As the 2013 March for Babies co-chairs, we want to let you know that we need your help. March for Babies – the nation’s premier walking event – is held in 778 communities across the United States and involves more than 7 million people each year. The event is a great way to advance the mission of the March of Dimes and at the same time raise awareness and vital funds.
Please join us and thousands of other walkers at the Monmouth and Ocean March for Babies event held on Sunday, April 28, at Six Flags Great Adventure in Jackson.
Go to marchforbabies.org and join us to march to help babies. You’ll help celebrate 75 years of research, education, vaccines and breakthroughs.
Holmdel Branch Manager
Millstone River Wealth Management, Wall
Taking Care of Pets, Birds During This Snowy Winter
To the Editor:
As the Northeast braces for winter storms, I urge residents to protect animals by following these tips:
• Keep your dogs and cats indoors and urge friends, family, and neighbors to do the same. Outdoors, animals can suffer from frostbite, hypothermia and dehydration when water sources freeze.

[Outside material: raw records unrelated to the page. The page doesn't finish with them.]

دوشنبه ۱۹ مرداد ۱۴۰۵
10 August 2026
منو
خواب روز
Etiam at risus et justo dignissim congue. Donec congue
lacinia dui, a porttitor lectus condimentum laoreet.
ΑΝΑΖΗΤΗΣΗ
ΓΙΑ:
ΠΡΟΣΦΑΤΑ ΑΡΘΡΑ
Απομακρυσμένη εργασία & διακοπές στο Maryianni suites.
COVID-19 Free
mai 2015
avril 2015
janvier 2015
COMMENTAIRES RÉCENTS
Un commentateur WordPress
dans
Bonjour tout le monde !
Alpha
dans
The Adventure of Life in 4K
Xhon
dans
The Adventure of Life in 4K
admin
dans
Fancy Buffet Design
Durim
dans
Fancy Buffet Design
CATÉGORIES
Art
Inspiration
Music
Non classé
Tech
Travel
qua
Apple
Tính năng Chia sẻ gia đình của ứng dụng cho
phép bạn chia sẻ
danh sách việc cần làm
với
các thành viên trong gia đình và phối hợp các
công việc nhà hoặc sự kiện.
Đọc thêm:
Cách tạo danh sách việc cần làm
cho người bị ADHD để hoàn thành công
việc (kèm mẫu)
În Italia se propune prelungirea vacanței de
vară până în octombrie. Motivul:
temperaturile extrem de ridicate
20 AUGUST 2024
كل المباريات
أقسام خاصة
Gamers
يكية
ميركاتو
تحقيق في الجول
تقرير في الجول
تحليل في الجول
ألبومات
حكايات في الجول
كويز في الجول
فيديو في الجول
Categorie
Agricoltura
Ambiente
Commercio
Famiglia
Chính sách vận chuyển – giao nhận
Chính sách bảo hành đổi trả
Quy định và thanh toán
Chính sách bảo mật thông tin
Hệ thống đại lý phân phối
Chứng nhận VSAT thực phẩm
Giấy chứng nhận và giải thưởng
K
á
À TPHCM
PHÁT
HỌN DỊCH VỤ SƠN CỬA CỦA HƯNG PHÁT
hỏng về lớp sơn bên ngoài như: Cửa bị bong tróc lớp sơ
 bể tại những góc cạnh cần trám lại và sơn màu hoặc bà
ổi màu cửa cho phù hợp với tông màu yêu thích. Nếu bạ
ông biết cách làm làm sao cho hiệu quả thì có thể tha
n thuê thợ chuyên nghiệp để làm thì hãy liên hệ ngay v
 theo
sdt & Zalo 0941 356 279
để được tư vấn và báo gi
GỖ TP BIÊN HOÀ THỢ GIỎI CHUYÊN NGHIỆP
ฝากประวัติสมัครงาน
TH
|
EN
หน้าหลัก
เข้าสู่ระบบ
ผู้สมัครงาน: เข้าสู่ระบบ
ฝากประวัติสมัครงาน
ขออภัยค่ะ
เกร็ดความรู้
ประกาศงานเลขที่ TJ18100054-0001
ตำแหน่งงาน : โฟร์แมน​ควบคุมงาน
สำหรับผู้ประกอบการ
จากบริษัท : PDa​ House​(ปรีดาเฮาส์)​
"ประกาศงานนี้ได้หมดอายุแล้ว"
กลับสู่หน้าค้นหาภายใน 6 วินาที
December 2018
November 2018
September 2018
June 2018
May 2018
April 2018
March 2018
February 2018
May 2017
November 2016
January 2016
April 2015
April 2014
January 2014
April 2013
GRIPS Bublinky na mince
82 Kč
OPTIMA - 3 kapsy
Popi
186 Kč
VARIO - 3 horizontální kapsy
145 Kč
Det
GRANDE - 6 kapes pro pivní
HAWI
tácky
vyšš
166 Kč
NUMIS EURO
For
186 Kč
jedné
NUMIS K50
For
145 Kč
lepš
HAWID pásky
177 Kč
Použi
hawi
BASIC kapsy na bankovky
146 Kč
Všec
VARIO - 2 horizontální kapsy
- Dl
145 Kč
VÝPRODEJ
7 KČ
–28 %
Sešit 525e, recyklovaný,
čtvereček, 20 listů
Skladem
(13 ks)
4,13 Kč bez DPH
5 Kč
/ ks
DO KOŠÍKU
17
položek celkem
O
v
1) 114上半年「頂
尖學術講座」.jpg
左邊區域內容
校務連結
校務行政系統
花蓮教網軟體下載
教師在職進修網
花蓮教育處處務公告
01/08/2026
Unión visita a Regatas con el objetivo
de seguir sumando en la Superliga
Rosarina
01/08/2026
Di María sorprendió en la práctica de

• If you see animals left outdoors, make sure they are provided with increased food rations and proper shelter: A wooden doghouse elevated off the ground, stuffed with straw and with a flap over the door. Notify authorities if an animal is denied these necessities.
• Knock on the hood of vehicles before starting the engine – cats sometimes sleep near warm engines and are maimed or killed when cars are started.
• Bundle short-haired, young, elderly and small dogs in sweaters and boots for walks. Afterward, clean off their feet, legs, and stomachs to remove salt and other chemicals that can sicken them.
• Spread birdseed on the ground and/or place pieces of bread in trees for birds and other wildlife. Fill a heavy bowl with water and break the surface ice twice a day. Be sure to remove the food after the storm.
Visit www.PETA.org for more cold-weather safety tips.
The PETA Foundation
Two River Moment
Sandy Hook Sea Scouts work to slide a U.S. Coast Guard rowboat toward the water at Sandy Hook in this 1952 photograph.